* What you will do *
Set down, word for word, the line with "thumb cmc: (346, 188)" and the lines after it through the final line of the data below, without pictures.

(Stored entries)
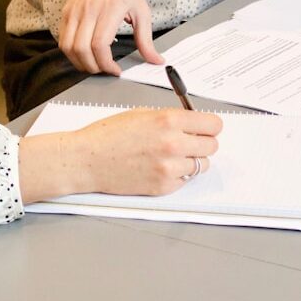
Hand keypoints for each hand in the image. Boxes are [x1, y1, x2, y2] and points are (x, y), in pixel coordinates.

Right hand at [18, 108, 222, 201]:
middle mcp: (174, 144)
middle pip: (212, 146)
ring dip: (192, 160)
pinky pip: (185, 180)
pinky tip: (159, 168)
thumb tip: (193, 123)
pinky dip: (178, 175)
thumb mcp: (143, 114)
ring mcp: (169, 168)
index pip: (214, 125)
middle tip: (189, 142)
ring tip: (172, 156)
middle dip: (202, 143)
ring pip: (202, 165)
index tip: (205, 128)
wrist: (87, 160)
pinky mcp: (163, 186)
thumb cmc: (108, 135)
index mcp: (169, 120)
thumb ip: (171, 118)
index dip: (209, 126)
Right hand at [58, 0, 164, 74]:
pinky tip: (84, 55)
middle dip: (93, 67)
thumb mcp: (141, 11)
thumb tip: (156, 60)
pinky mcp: (66, 13)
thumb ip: (146, 39)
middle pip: (82, 49)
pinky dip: (72, 53)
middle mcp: (89, 9)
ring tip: (94, 65)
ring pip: (68, 47)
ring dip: (80, 63)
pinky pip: (63, 40)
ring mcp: (75, 11)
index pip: (100, 44)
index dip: (106, 64)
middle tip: (104, 70)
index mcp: (110, 8)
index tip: (115, 70)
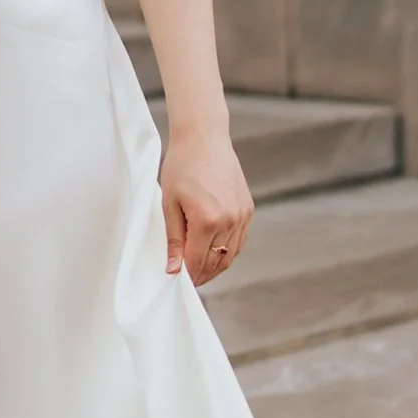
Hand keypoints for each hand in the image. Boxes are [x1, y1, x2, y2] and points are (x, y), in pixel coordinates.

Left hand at [162, 121, 252, 284]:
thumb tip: (173, 270)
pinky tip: (213, 250)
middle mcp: (229, 220)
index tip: (177, 280)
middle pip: (216, 263)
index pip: (197, 263)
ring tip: (198, 267)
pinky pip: (239, 241)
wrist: (204, 137)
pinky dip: (227, 251)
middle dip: (201, 275)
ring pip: (230, 255)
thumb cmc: (181, 166)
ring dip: (215, 266)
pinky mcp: (248, 209)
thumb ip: (174, 239)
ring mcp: (242, 215)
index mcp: (207, 220)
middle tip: (187, 277)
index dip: (187, 276)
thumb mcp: (169, 204)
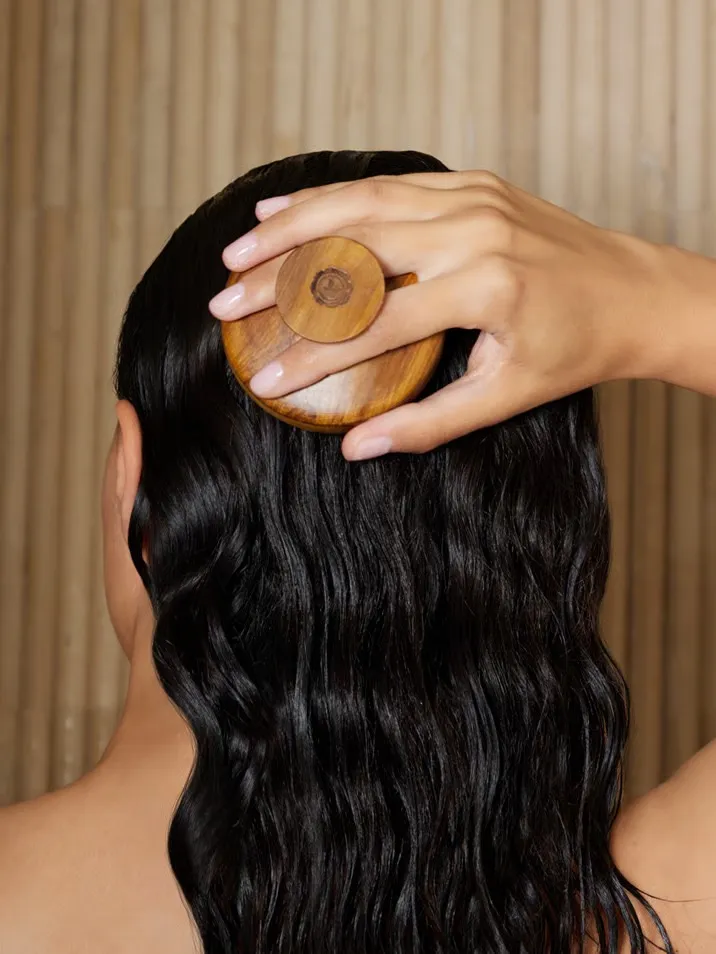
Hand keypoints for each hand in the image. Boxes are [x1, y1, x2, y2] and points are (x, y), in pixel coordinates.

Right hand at [208, 170, 671, 459]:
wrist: (631, 291)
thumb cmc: (572, 351)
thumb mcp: (505, 397)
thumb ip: (429, 424)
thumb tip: (356, 448)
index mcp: (484, 290)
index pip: (375, 326)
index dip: (313, 357)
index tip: (264, 381)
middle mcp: (473, 231)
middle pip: (351, 251)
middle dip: (278, 279)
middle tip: (222, 302)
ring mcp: (471, 197)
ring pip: (359, 202)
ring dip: (290, 225)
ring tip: (236, 253)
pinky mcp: (470, 182)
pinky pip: (386, 182)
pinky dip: (331, 196)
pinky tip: (286, 208)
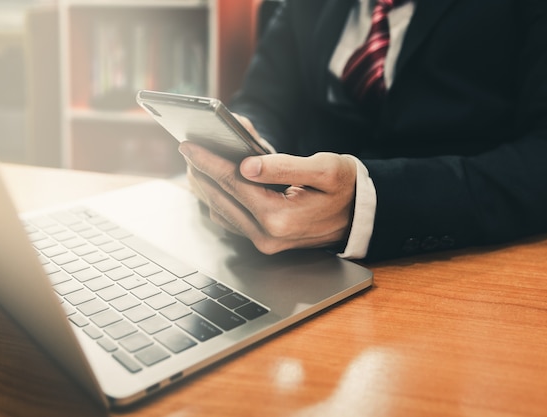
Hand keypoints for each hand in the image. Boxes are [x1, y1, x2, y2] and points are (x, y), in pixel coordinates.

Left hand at [180, 143, 356, 253]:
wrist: (360, 216)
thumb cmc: (346, 188)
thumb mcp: (325, 169)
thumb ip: (284, 166)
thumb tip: (246, 165)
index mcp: (280, 217)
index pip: (233, 183)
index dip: (209, 161)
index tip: (189, 146)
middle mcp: (268, 236)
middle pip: (220, 200)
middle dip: (201, 174)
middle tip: (186, 152)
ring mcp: (265, 243)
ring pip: (221, 213)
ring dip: (206, 189)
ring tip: (195, 166)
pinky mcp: (266, 243)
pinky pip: (232, 222)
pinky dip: (219, 202)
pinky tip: (213, 186)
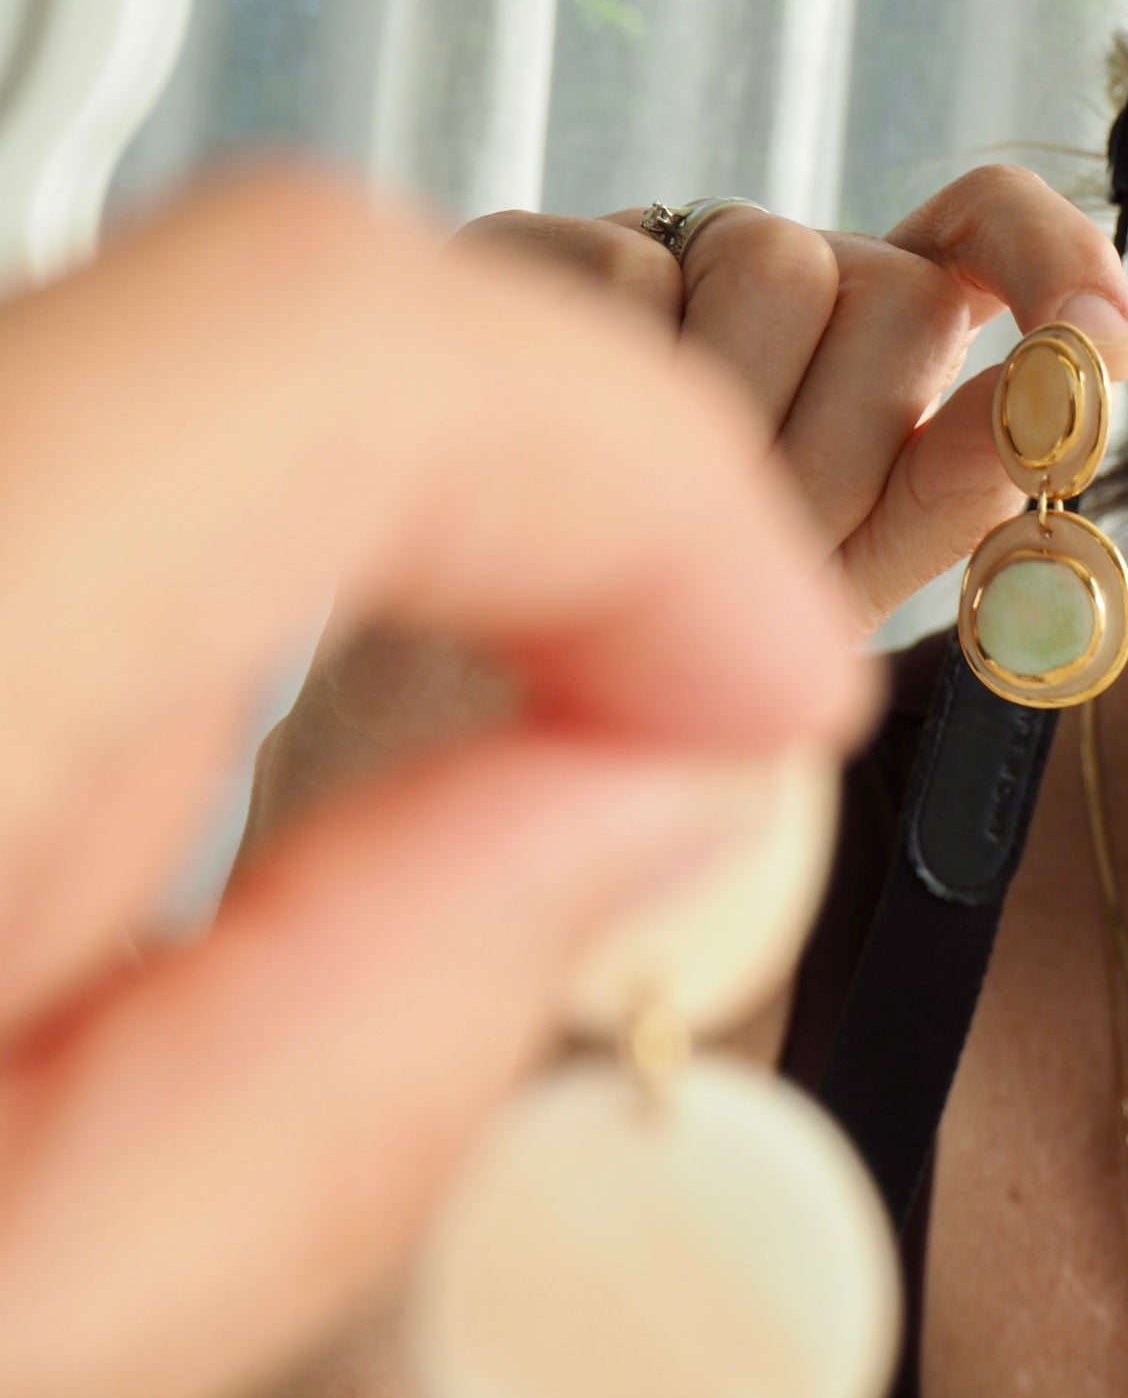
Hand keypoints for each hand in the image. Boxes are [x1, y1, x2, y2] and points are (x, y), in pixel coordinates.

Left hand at [0, 165, 869, 1397]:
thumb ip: (365, 1063)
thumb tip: (644, 808)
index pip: (327, 335)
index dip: (632, 470)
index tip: (768, 674)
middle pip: (291, 338)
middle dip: (558, 538)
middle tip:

* Output for this exercise *
thumb cmc: (346, 188)
thumb mcp: (325, 169)
thumb ip: (284, 166)
thumb tip: (246, 165)
index mcp: (280, 217)
index pip: (233, 183)
index dip: (209, 161)
index tip: (189, 146)
middle mcp: (268, 236)
middle pip: (220, 200)
middle dip: (201, 174)
middle tip: (186, 152)
ring mcp: (265, 243)
ring pip: (221, 213)
ring dip: (206, 189)
ring tip: (195, 166)
pinky mcp: (266, 243)
pinky pip: (232, 222)
pinky dip: (219, 202)
pinky tip: (213, 186)
Hand keypoints for each hand in the image. Boxes are [x1, y1, x2, y2] and points are (x, y), in pixel coordinates.

Left hand at [0, 165, 869, 1397]:
thumb ip: (365, 1063)
thumb tip: (644, 808)
index pip: (327, 335)
index dip: (632, 470)
index tip: (768, 674)
middle pip: (291, 338)
middle dip: (558, 538)
middle tip:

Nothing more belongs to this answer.